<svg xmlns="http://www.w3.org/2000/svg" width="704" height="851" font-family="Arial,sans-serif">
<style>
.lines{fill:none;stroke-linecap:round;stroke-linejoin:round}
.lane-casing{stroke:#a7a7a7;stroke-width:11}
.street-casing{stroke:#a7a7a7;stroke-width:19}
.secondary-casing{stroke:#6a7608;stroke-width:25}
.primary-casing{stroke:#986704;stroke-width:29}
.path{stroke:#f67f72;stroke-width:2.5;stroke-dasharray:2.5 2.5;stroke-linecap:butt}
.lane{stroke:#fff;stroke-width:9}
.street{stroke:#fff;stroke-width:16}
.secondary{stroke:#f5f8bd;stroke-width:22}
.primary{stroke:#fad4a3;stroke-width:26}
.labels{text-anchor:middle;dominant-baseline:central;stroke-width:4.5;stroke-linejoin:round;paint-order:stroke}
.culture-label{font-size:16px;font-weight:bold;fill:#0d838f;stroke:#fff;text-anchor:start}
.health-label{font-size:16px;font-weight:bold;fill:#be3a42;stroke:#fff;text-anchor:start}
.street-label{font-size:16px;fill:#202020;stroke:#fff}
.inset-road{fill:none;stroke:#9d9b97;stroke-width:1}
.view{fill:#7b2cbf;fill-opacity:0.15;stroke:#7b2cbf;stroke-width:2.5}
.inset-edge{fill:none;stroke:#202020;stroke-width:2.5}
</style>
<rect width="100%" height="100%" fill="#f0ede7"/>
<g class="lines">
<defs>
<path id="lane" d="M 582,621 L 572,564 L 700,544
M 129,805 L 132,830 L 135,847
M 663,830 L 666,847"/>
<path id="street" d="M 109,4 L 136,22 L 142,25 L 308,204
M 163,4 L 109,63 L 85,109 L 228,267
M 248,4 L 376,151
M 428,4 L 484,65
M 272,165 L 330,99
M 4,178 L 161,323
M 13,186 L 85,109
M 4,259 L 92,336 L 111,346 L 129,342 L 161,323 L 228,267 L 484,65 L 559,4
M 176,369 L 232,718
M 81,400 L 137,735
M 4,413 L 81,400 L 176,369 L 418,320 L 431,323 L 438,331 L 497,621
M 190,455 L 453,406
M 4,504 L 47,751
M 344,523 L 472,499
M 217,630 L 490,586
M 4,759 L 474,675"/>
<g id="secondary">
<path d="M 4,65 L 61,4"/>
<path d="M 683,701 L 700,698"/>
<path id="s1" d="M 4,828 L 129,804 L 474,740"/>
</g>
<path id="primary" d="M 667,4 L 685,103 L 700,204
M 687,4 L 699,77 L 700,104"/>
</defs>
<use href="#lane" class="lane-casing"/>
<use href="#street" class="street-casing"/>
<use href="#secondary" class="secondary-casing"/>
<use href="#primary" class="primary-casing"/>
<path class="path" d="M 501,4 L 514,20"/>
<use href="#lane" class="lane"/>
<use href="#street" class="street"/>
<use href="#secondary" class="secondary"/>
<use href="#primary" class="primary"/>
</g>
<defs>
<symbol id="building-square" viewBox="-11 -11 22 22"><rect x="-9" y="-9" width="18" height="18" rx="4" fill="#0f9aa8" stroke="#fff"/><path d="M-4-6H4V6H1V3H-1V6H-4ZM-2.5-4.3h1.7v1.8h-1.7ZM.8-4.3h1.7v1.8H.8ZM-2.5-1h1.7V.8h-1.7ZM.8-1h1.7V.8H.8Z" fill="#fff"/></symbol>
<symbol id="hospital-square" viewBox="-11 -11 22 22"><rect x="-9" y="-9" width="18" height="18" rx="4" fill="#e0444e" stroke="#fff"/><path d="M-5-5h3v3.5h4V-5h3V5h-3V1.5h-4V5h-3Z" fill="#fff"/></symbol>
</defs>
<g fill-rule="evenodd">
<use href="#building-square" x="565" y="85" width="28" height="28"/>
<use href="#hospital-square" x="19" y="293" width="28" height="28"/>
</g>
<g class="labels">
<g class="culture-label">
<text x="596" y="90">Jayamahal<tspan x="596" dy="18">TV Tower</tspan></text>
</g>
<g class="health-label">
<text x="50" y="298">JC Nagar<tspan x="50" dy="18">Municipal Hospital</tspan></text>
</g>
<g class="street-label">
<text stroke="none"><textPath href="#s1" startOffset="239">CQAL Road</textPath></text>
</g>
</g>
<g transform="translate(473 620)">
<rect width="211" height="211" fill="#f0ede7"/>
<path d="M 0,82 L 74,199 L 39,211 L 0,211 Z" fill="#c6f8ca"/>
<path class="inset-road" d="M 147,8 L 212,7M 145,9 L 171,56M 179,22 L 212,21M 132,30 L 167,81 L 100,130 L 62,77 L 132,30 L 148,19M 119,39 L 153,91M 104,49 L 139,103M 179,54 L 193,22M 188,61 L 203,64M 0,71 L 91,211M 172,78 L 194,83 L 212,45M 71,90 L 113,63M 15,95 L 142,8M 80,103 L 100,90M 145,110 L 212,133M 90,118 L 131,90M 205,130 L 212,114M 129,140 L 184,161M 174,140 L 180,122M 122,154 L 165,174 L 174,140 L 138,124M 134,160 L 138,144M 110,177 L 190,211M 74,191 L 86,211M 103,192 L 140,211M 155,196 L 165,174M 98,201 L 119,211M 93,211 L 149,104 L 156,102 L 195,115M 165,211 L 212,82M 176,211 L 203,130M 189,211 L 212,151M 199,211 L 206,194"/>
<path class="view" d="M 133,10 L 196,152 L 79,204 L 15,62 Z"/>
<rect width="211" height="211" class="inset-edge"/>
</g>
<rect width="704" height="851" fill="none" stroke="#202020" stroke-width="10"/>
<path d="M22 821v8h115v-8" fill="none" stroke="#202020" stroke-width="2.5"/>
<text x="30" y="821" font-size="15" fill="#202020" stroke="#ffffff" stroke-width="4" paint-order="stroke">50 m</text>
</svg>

######

Read the entries above and find each line holding the word "lines". Copy it out.

## [Exercise result]
.lines{fill:none;stroke-linecap:round;stroke-linejoin:round}
<g class="lines">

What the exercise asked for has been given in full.